Namibia on Tuesday launched an information booklet on HIV/AIDS in Braille in an effort to reach blind and visually impaired people, Namibia's New Era reports.
The booklet, which is sponsored by the Ministry of Information and Broadcasting and is titled "HIV and AIDS Action Now," includes information on the virus, transmission, prevention, symptoms, voluntary counseling and testing, antiretroviral drugs and stigma and discrimination.
According to New Era, information such as expiration dates on condoms also should be translated into Braille to aid in HIV prevention.
Targeting the hearing impaired with HIV prevention messages is more difficult because of the challenges of training people as sign language interpreters, Naftal Hamata, director of health and social services for Namibia's Oshana Region, said.
Minister Netumbo Nandi-Ndaitwah, who launched the booklet, said, "Access to information is key to anyone's life and unless we produce Braille in different information materials and train people in sign language, the visually impaired, the deaf and hard of hearing will have no access to required information."

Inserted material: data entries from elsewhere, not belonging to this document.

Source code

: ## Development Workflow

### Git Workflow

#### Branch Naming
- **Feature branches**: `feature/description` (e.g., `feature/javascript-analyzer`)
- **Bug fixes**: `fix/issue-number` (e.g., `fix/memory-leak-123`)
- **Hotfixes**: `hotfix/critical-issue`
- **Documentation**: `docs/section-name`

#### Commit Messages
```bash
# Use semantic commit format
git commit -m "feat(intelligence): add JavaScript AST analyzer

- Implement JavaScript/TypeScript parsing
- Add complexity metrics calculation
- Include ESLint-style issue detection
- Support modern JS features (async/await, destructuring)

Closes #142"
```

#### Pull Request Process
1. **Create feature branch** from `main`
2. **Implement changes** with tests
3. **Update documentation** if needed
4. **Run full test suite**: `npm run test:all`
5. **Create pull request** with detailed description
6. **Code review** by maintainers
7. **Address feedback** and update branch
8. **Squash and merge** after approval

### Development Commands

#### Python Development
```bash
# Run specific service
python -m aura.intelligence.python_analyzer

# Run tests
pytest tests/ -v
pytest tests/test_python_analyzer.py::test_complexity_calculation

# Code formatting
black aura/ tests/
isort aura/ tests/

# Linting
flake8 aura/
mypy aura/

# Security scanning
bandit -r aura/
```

In addition, Nandi-Ndaitwah called on the disabled community, as well as the government and other organizations, to incorporate people with disabilities into the national HIV/AIDS control campaign, which is more than 10 years old.
Tuliki Nekundi of the Rehabilitation Centre at the Evangelical Lutheran Church in Namibia said many people with disabilities have died of AIDS-related illnesses because they are left out of the country's HIV prevention campaign.
She added that the country will not meet its HIV prevention goals unless people with disabilities are included in the campaign (Tjaronda, New Era, 8/31).